それから、美妃那という、ちょっと変わった名前も気になる。やっぱり、「ビーナス」から来ているのかな? たしかに、美の女神にエコヒイキされているんじゃないか、って感じの美人ではあるのだけど。
「ねぇ、なんで美妃那っていうの~?」って、とっても聞きたい。だけど、まだ友達でもないのにそんなこと聞けないよなぁ。もう少し親しくならないと……
「……わかりました、高槻さん。私とルームメイトになってください」
あ~、言っちゃったぁ。
「ありがとうございます。それで、もうひとつのお願いの方は?」
高槻美妃那はニッコリと笑ってそう言った。
「ああ、もう一人のルームメイトを高槻さんが紹介してくださる、ってお話ですよね?」
「はい。わたし、ぜひその人とルームメイトになりたいんです。今日、一緒に来たかったんですけど、都合が悪くって……」
「同じ高校の方なんですよね?」
「ええ、クラスは違ってたんですけどね。とっても可愛い人なんですよ。南部さんもきっと気に入ってくださると思います」
いやぁ、ルームメイト選びに、可愛いかどうかは関係ないんだけどなぁ……まあ、とにかくだねぇ……
「さきほども言いましたけど、やはりご本人にお会いしないと。後日、お会いしてからルームメイトになってもらうか決める、という事でよろしいですよね?」
私が言うと、高槻さんは嬉しそうに笑い、
「ええ、はい、もちろんですよ。でも、それならもう決まったようなものですね。わたしがOKで、あの人がOKじゃない、なんてことは論理的にあり得ませんから」
ん? 論理的にあり得ません? 変な言い方するなぁ。紹介してくれる人がものすごくいい人、ってことかなぁ……まあ、いいや、会ってみればわかることだし。
「それじゃあ、高槻さん、春からルームメイトですね。よろしくお願いします」
私がイスに座ったままで軽く頭を下げてそう言うと、
「は~い」
高槻さんはそう答えた。そして、イスからすっと立ち上がると、くるりと体を一回転させてから、右手を前に差し出し、
「ビ~ニャでぇ~す。よろしくお願いしまぁ~す」
そう言った。それから、「やったぞ!」と言わんばかりの顔で拳を握りしめ、満足そうにイスに座り直した。

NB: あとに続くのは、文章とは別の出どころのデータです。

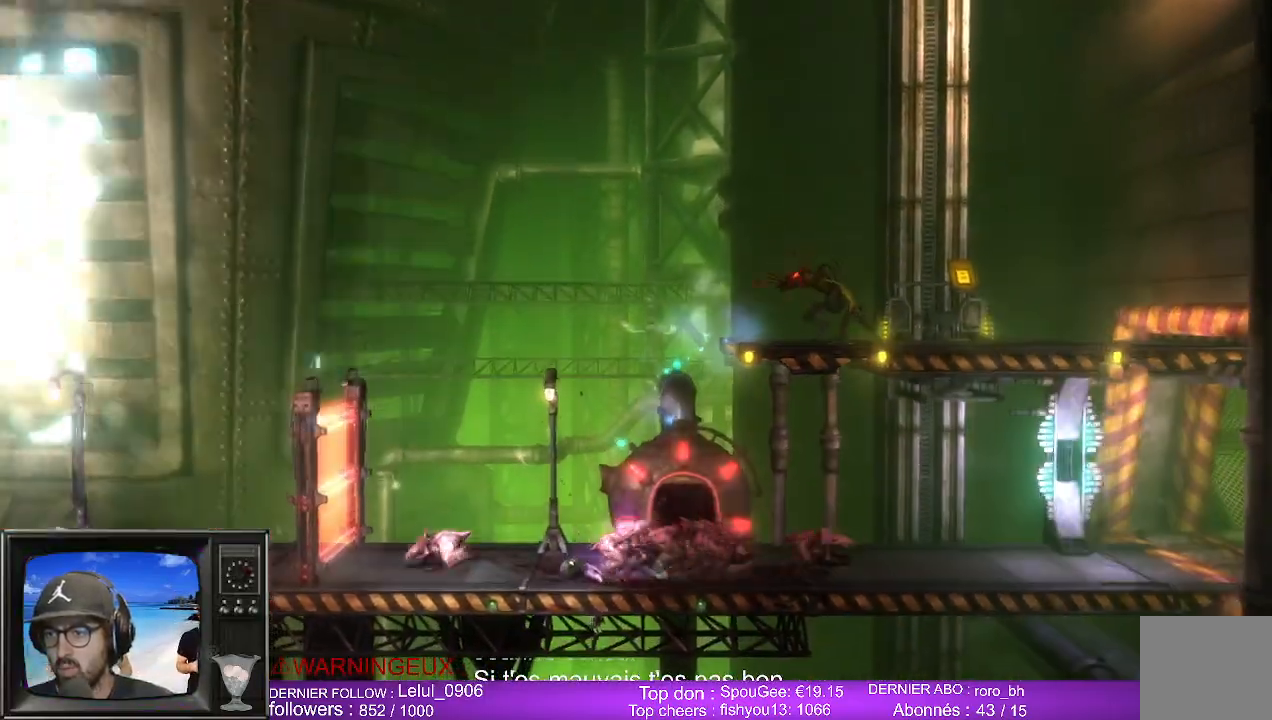
{"dt_ms": 500, "buttons": [], "left_stick": "center", "right_stick": "center"}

私は、眼の前で行われたことの意味が理解できずに、達成感に満ちた顔をしている高槻さんを呆然と見ていたが、少ししてやっと声を出せた。
「……あの、高槻さんはアイドルを目指しているんですか?」
「いいえ、そういうことではないのですよ」
高槻さんは、得意げな顔でそう答え、
「ほら、わたしって、地方の人間でしょ? それでね、こちらに出てくるということで『家族会議』が開かれまして、『都会で大学生をやるなら、これくらいはできないとナメられるぞ』という結論に達したんです。それで、家族みんなで考えて練習したんですよ」
楽しそうに言った。
ああ、「家族会議」ですか……地方の人たちって、都会での学生生活になんか誤解があるのかなぁ……そんな変な方向に頑張らなくてもいいと思うんだけど。しかし、やっぱり高槻さんって変な人だった……タメ息をつきたいのこらえながらそう思っていると、
「あの~、お願いがあるのですが……」
高槻さんが言った。
「はい、なんでしょうか?」
「わたしのこと、下の名前で呼んでくれませんか? そうしないと、お互いに困ると思うんですよね」
なるほど、「美妃那」って呼んで欲しいってことか。まあ、ルームメイトになるんだからそのほうがいいかな。でも「お互いに困る」ってなんだろう? 苗字で呼び合っても生活に支障はないと思うが。それになぁ……
「そうですね。ルームメイトになるんだもの仲良くしたいですよね。でも、私、まだちょっと恥ずかしいので……少し待ってもらえますか?」
「ああ、ごめんなさい。いきなり過ぎましたね。では、また今度お会いした時にでも。よろしくお願いしますね、佐智子さん」
高槻美妃那はそう言うと、優雅に微笑んだ。
それから数日が経過し、私の眼の前に「もう一人のルームメイト」の候補者が現われた。
私は、時間が巻き戻されたような感覚に襲われている。面接をしているのは、高槻美妃那を面接したのと同じ3DKアパートのダイニング。そして、眼の前に座っているのは高槻美妃那その人……にしか見えないからだ。眼の前の女性に「ナニをふざけているんでしょうか?」と言いたいところだが、そうもいかない。その女性から少し離れて座っている人が、高槻美妃那と名乗ったので。
「高槻詠那です。よろしくお願いいたします」
私の眼の前の女性は、そう言って頭を下げた。
「……あの、高槻さん」
私が慌ててそう言うと、
「はい、なんでしょうか?」
眼の前の高槻詠那が答えた。
「いえ、あの、そうではなくてですね……」
私は混乱しながらそう言い、高槻美妃那に「お互いに困るから下の名前で呼んで」と言われたことを思い出した。あ~そうね。これは困るわ~。
「あの……美妃那さん」
私がそう言い直すと、高槻美妃那と名乗った人がこちらを見た。
「えっ、わたしですか? 今日は詠那の面接ですよね。わたしが発言してもよろしいのでしょうか?」
「はい、発言を許可しますよ」
私がそう言うと、美妃那は嬉しそうに、座った姿勢のままでイスを持ち上げ、詠那の隣に移動した。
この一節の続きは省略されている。